South Africa brought its long-standing negative net gold and foreign exchange reserves into balance more than a decade ago, but its position has steadily declined since peaking at nearly $50 billion in February 2012.

This has rendered the Reserve Bank powerless to halt the rand’s 21% slide against the dollar this year — hitting a record low on Monday — as investors expecting higher U.S. rates dump emerging market assets.

The local unit weakened on Monday after central bank data showed net gold and foreign exchange reserves barely ticked up to $41.244 billion in August.

This provides fairly adequate import cover of 5 to 7 months, but leaves the rand vulnerable to speculative attack, especially given a wide current account deficit of nearly 5% of GDP.

“South Africa’s low level of reserves relative to its emerging market peers means we don’t have the firepower or the ammunition to really influence the value of the currency,” BNP Paribas Cadiz Securities economist Jeffrey Schultz told Reuters.

The central bank has long admitted it does not have enough reserves to try to defend the rand, a message Governor Lesetja Kganyago reiterated over the weekend.

In any case, it has little scope to build its arsenal as the dollar looks likely to remain strong to year end while the price of gold, a major component of South Africa’s reserves, dives alongside other commodities.

“The short-term outlook for both the gold price and greenback is ‘more of the same’, which will put further pressure on the value of local central bank holdings,” said Bart Stemmet, an analyst at NKC African Economics.

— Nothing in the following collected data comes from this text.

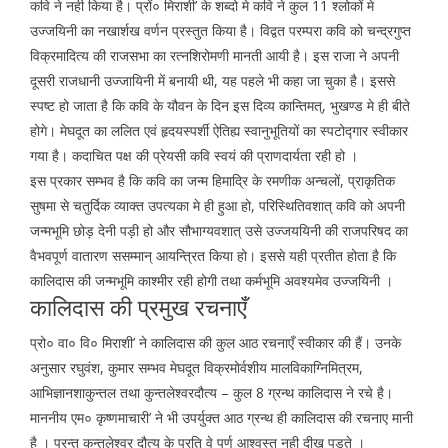
कवि ने नही किया है। प्रों० मिराशी’ के शब्दो मे कवि ने कुल 11 श्लोकों मे
उज्जयिनी का नखार्शख वर्णन प्रस्तुत किया है। विद्वत परम्परा कवि को चन्द्रगुप्त
विक्रमादित्य की राजसभा का रत्नशिरोमणी मानती आयी है। इस राजा ने अपनी
दूसरी राजधानी उज्जायिनी में बनायी थी, यह पहले भी कहा जा चुका है। इससे
स्पष्ट हो जाता है कि कवि के यौवन के दिन इस दिव्य कान्तिमत्, भुखण्ड मे ही बीते
होगे। मेघदूत का ललित एवं हृदयस्पर्शी ऐतिह्य स्वानुभूतियों का स्पटोद्गार स्वीकार
गया है। कदाचित पक्ष की प्रेयसी कवि स्वयं की प्राणदार्यता रही हो ।
इस प्रकार सम्भव है कि कवि का जन्म हिमाद्रि के रमणीक अन्चलों, प्राकृतिक
सुषमा से चतुर्दिक व्याक्त उपत्यका मे ही हुआ हो, परिस्थितिवशात् कवि को अपनी
जन्मभूमि छोड़ देनी पड़ी हो और सौभाग्यवशात् उसे उज्जययिनी की राजपरिषद का
वैभवपूर्ण वातारण ससम्मान् आयन्त्रित किया हो। इससे यही प्रतीत होता है कि
कालिदास की जन्मभूमि काश्मीर रही होगी तथा कर्मभूमि अवश्यमेव उज्जयिनी ।
कालिदास की प्रमुख रचनाएँ
प्रो० वा० वि० मिराशी’ ने कालिदास की कुल आठ रचनाएँ स्वीकार की हैं। उनके
अनुसार रघुवंश, कुमार सम्भव मेघदूत विक्रमोर्वशीय मालविकाग्निमित्रम,
आभिज्ञानशाकुन्तल तथा कुन्तलेश्वरदौत्य – कुल 8 ग्रन्थ कालिदास ने रचे है।
माननीय एम० कृष्णमाचारी’ ने भी उपर्युक्त आठ ग्रन्थ ही कालिदास की रचनाए मानी
है । परन्तु कुन्तलेश्वर दौत्य के प्रति वे पूर्ण आश्वस्त नही दीख पडते ।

“This will somewhat undermine the value of the rand – already oversold, in our opinion – in the months ahead when the Federal Reserve is set to raise its interest rates for the first time in almost a decade.”

The bank’s limited reserves could leave it little choice but to raise interest rates further after a 25 basis point hike in July, even as economic growth languishes below 2%.

The monetary policy committee will hold its fifth of six rate setting meetings for 2015 later this month.

“The MPC is expected to focus more on the upside risk to inflation emanating from the rand’s sharp slide in recent weeks and the threat of even further weakness in the months ahead,” Nedbank analysts Johannes Khosa and Dennis Dykes said in a note.

“We still believe that there is a strong danger of another 25 basis points hike in September.”